In terms of ohms and henrys, what are we looking at for your ideal choke?

Thanks!
that one s a bit small for power supply filter purposes, i was thinking more around the size of a microwave transformer. ideally less than 4 ohms and more than 10 Henries.

for guitar pedals, a 1n400x series diode and a 10u capacitor is generally enough.

cheers
friendly reminder: all holes are positive and have negative weight, despite not being there.

cheers

aviherman5


antonis

Unfortunately, No..!!

Both 'cause simulation doesn't correspond to actual current demand and 'cause gyrator refers to grounded inductor.. :icon_wink:
(the later is part of HIGH pass filter..)
"I'm getting older while being taught all the time" Solon the Athenian..
"I don't mind  being taught all the time but I do mind a lot getting old" Antonis the Thessalonian..

iainpunk

you can use a 'capacitance multiplier' if you want a transistor in the power supply, but a gyrator is like a inductor to ground, while the power supply inductor is in series with the power path. also, how are you going to power the gyrator cleanly enough to work here at all, it can't filter its own power, and needs really clean power.

cheers
edit: Antonis was just a bit quicker
friendly reminder: all holes are positive and have negative weight, despite not being there.

cheers

Rob Strand

#17
I think we have actually hit the point that antonis made where requirements (1) and (2) are incompatible.

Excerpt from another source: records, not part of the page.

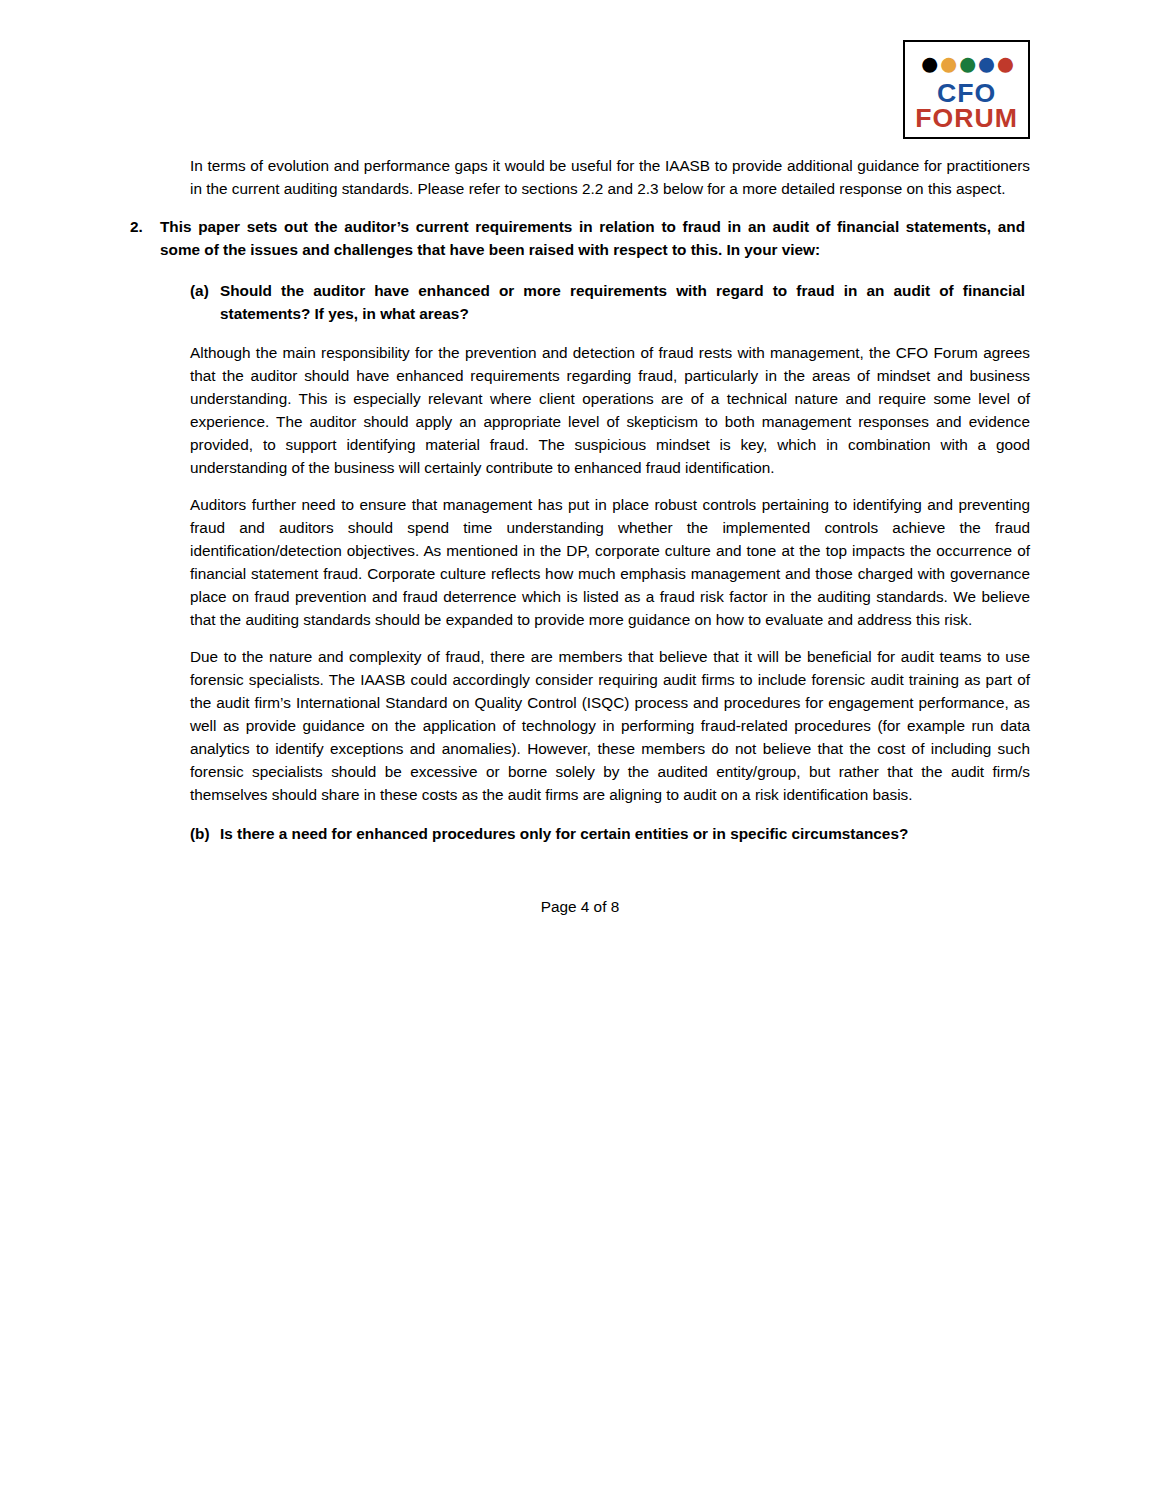●●●●●
CFO
FORUM
In terms of evolution and performance gaps it would be useful for the IAASB to provide additional guidance for practitioners in the current auditing standards. Please refer to sections 2.2 and 2.3 below for a more detailed response on this aspect.
2. This paper sets out the auditor’s current requirements in relation to fraud in an audit of financial statements, and some of the issues and challenges that have been raised with respect to this. In your view:
(a) Should the auditor have enhanced or more requirements with regard to fraud in an audit of financial statements? If yes, in what areas?
Although the main responsibility for the prevention and detection of fraud rests with management, the CFO Forum agrees that the auditor should have enhanced requirements regarding fraud, particularly in the areas of mindset and business understanding. This is especially relevant where client operations are of a technical nature and require some level of experience. The auditor should apply an appropriate level of skepticism to both management responses and evidence provided, to support identifying material fraud. The suspicious mindset is key, which in combination with a good understanding of the business will certainly contribute to enhanced fraud identification.
Auditors further need to ensure that management has put in place robust controls pertaining to identifying and preventing fraud and auditors should spend time understanding whether the implemented controls achieve the fraud identification/detection objectives. As mentioned in the DP, corporate culture and tone at the top impacts the occurrence of financial statement fraud. Corporate culture reflects how much emphasis management and those charged with governance place on fraud prevention and fraud deterrence which is listed as a fraud risk factor in the auditing standards. We believe that the auditing standards should be expanded to provide more guidance on how to evaluate and address this risk.
Due to the nature and complexity of fraud, there are members that believe that it will be beneficial for audit teams to use forensic specialists. The IAASB could accordingly consider requiring audit firms to include forensic audit training as part of the audit firm’s International Standard on Quality Control (ISQC) process and procedures for engagement performance, as well as provide guidance on the application of technology in performing fraud-related procedures (for example run data analytics to identify exceptions and anomalies). However, these members do not believe that the cost of including such forensic specialists should be excessive or borne solely by the audited entity/group, but rather that the audit firm/s themselves should share in these costs as the audit firms are aligning to audit on a risk identification basis.
(b) Is there a need for enhanced procedures only for certain entities or in specific circumstances?
Page 4 of 8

The capacitance multiplier circuit has *at least* one Vbe drop (0.65V) usually a bit more due to the base resistor.

The key point is the circuit cannot boost the voltage and make the output voltage higher in the dips of the ripple.   By deliberately adding more dropout you can filter a higher amount of ripple.

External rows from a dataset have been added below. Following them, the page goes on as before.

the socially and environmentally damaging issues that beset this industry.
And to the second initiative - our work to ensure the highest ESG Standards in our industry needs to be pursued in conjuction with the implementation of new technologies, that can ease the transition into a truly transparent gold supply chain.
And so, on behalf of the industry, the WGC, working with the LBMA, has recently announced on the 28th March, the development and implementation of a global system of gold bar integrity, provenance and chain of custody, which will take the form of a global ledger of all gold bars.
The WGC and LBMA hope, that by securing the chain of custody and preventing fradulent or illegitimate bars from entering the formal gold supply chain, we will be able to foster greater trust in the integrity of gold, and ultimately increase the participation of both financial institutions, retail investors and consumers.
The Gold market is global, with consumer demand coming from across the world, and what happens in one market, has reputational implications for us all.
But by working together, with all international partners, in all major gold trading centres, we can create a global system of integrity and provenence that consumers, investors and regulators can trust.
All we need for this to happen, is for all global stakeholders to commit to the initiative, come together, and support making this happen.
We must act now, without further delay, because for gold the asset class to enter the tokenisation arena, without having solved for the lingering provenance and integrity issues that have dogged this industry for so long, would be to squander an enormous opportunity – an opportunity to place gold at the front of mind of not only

The problem was discussed here,

https://www.diystompboxes.com/smfforum/index.php?topic=126170.0

and this thread has a simulation that shows if the ripple exceeds the deliberate dropout the circuit no longer filters.

https://www.diystompboxes.com/smfforum/index.php?topic=127644.msg1225116#msg1225116

The gyrator circuit from Electronics world cannot boost the output voltage either.  In fact the circuit is very similar to a capacitance multiplier.   It has same problem that you need to add dropout for it to work.  The difference is you add DC resistance to the inductor to make more drop.  I haven't compared it against the capacitance multiplier but it will be similar, perhaps a little worse off, for dropout.

Send:     . .- .-. - .... / - --- / --. --- .-. -
According to the water analogy of electricity, transistor leakage is caused by holes.